The Jesuits were set up in the seventeenth century to combat the rise of Protestantism, which had become the state religion of England. They soon gained a reputation for being very clever indeed. But as the Jesuits’ cleverness was largely directed against the Protestant English, English Protestants took their name, made an adjective –
Jesuitical
– and used it to describe something that’s too clever by half, and that uses logical tricks at the expense of common sense.

This is a tad unfair on the poor Jesuits, who have been responsible for the educations of some of the most famous men in history: Fidel Castro, Bill Clinton, Charles de Gaulle, Cardinal Richelieu, Robert Altman, James Joyce, Tom Clancy, Molière, Arthur Conan Doyle, Bing Crosby, Freddie Mercury, René Descartes, Michel Foucault, Martin Heidegger, Alfred Hitchcock, Elmore Leonard, Spencer Tracy, Voltaire and Georges Lemaître.

And if the last name on that list is unfamiliar, it shouldn’t be. Monsignor Georges Lemaître was one of the most important scientists of the twentieth century. His great idea, proposed in 1927, was the theory of the Primeval Atom, which of course you haven’t heard of.

That’s because the theory of the Primeval Atom, like the
Nationalsozialistische Deutsche Arbeiterpartei
, is a name that never made it. It vanished, usurped by an insult.
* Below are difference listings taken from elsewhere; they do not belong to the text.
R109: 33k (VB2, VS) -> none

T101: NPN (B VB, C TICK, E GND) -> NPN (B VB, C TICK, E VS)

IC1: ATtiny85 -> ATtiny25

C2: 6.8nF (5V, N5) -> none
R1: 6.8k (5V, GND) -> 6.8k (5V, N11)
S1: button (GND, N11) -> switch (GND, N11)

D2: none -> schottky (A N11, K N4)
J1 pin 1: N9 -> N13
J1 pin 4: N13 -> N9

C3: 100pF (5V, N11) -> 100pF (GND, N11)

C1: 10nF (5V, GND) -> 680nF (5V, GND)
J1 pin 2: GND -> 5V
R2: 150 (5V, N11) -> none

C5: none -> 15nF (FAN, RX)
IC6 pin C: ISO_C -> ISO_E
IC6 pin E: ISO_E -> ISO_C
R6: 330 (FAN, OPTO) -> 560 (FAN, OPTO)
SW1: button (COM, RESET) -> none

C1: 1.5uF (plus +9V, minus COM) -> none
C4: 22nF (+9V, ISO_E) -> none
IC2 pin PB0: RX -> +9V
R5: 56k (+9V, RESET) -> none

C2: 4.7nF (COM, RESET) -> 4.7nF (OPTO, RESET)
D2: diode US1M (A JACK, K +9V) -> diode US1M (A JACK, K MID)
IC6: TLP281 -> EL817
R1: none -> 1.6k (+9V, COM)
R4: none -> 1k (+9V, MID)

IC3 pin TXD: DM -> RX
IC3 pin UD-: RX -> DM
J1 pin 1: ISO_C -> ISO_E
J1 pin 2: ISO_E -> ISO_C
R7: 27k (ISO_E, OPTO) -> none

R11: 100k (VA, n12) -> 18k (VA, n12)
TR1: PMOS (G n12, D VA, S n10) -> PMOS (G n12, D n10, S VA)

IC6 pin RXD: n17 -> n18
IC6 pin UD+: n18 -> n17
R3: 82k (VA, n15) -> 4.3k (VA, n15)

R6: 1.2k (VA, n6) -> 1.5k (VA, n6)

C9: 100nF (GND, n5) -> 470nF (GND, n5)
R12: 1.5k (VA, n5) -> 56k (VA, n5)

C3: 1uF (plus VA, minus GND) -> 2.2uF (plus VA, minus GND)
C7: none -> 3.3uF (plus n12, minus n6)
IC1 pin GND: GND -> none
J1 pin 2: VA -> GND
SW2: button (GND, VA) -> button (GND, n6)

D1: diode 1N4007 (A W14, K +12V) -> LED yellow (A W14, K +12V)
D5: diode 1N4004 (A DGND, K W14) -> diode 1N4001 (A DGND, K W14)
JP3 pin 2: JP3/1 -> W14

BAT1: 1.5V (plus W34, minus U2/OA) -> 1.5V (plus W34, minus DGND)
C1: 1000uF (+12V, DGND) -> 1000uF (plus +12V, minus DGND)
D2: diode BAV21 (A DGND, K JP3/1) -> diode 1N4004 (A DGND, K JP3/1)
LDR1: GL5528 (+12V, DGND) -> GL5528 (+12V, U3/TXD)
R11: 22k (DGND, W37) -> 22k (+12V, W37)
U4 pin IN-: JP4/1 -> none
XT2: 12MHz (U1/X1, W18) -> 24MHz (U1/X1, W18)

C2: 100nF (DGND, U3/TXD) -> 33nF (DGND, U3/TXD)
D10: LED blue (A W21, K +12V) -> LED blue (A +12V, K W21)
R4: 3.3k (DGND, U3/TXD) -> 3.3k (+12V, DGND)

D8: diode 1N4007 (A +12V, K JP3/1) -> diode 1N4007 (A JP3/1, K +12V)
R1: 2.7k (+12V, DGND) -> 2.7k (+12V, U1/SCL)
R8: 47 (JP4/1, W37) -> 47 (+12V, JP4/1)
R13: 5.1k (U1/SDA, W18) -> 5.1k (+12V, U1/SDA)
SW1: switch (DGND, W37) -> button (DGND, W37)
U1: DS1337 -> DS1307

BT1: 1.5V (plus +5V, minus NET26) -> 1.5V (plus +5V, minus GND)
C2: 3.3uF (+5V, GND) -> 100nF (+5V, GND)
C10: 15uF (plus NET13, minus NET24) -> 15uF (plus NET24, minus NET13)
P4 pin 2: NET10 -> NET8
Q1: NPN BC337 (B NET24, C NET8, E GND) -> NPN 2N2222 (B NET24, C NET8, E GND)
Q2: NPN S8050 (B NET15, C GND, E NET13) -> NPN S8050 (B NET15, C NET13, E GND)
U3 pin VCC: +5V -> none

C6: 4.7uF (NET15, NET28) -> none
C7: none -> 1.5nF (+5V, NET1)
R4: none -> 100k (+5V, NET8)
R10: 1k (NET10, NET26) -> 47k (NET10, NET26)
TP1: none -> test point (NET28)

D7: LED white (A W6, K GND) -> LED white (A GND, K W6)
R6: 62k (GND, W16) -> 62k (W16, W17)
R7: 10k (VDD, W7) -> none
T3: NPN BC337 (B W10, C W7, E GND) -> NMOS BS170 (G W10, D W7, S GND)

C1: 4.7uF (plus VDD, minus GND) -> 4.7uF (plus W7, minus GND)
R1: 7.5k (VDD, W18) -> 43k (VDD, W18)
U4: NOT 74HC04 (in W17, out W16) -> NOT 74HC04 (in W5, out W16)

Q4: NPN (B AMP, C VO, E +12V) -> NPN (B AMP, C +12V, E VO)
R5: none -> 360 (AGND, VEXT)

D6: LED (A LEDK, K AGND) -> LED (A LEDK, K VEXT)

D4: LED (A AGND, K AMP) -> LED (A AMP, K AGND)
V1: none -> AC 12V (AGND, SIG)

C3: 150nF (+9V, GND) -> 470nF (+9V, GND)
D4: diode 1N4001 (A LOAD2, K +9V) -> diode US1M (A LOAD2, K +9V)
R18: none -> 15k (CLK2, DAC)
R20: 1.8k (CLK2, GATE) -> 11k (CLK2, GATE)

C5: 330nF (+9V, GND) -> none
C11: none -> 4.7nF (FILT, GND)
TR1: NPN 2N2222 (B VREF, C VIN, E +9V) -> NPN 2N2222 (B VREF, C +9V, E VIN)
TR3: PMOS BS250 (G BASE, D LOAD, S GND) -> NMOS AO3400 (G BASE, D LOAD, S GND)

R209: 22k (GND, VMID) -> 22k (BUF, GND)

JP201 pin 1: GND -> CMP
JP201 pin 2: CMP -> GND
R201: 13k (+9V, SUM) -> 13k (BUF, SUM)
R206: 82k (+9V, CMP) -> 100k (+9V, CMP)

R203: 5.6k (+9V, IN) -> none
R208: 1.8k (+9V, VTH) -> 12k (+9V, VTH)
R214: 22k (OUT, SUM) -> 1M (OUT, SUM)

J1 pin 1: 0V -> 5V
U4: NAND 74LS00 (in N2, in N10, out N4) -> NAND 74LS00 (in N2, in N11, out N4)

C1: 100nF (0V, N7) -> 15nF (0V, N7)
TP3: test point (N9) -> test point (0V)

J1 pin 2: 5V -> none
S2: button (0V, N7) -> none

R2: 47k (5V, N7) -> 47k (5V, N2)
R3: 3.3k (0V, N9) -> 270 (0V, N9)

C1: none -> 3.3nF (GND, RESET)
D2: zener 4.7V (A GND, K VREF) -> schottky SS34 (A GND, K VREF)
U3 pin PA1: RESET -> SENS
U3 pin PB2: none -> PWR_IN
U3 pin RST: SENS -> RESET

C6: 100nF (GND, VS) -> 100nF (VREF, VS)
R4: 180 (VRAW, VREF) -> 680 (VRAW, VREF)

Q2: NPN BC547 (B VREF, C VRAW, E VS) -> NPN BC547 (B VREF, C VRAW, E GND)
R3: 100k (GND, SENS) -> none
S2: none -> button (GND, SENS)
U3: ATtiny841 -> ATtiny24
The theory of the Primeval Atom asserts that the universe has not been around for eternity, and that instead it started off 13.7 billion years ago with all matter contained in a single point: the Primeval Atom. This point exploded and expanded, space cooled, galaxies were formed, et cetera et cetera.

Many people disagreed with this theory, including the British astronomer Sir Fred Hoyle. He thought that the universe had always been around, and decided to undermine Lemaître’s theory by calling it something silly. So he racked his brains and came up with the silliest name he could think of. He called it the
Big Bang Theory
, because he hoped that
Big Bang
captured the childishness and simplicity of the idea.

Names are not earned, they are given. Often the givers don’t know what they’re doing. Sometimes, it’s simply a slip of a child’s tongue.

Peter Pan

And sometimes names come out of almost nothing. W.E. Henley (the poet who wrote
Invictus
and not much else)
8
had a daughter named Margaret. Margaret died when she was only five years old, but not before she had met J.M. Barrie. She liked Mr Barrie and tried to call him her
friendy
, but being only five and horribly ill, all she could make of the word was
wendy
.

J.M. Barrie then went off and wrote a play about a boy called Peter Pan who takes a girl and her two brothers off to Neverland. He named the heroine Wendy in memory of little Margaret Henley. So he gave her a sort of immortality, for the play was so popular that parents started to name their daughters after the central character. Although, why you would name your daughter after a girl who runs away from home with a strange boy the second the dog’s not looking, is a mystery.

Unfortunately, in
Peter Pan
, Wendy is shot with an arrow and dies. However, her death isn’t a serious matter, as after a little bit of make-believe she recovers enough to start singing in her sleep. Her song is about how she wants a house, and so Peter and his associates build a tiny cottage around her dormant body. This was, of course, the first
Wendy House
.

Back in London, Mr Darling, Wendy’s father, is rather morose about the disappearance of his progeny. He realises that it’s all his fault, as he had forced the family dog to sleep out in the kennel. So, as a penance, he takes to sleeping in the kennel himself. In fact, he never leaves the kennel at all and is transported to work in it every day. He is scrupulously polite and raises his hat to any lady who looks inside, but he remains
in the doghouse
. And so popular was
Peter Pan
that Mr Darling’s fate became a phrase.

So that’s a name, a noun and a phrase: all from one story. But Barrie also took names that had been around already.

The most famous admirer of
Peter Pan
was Michael Jackson, a singer and composer of indeterminate tan, who named his home
Neverland
. This means that Mr Jackson must have been working from the novelisation, because in the original play of
Peter Pan
, Peter doesn’t live in
Neverland
, but in
Never Never Land
, a name that Barrie got from a thoroughly real place.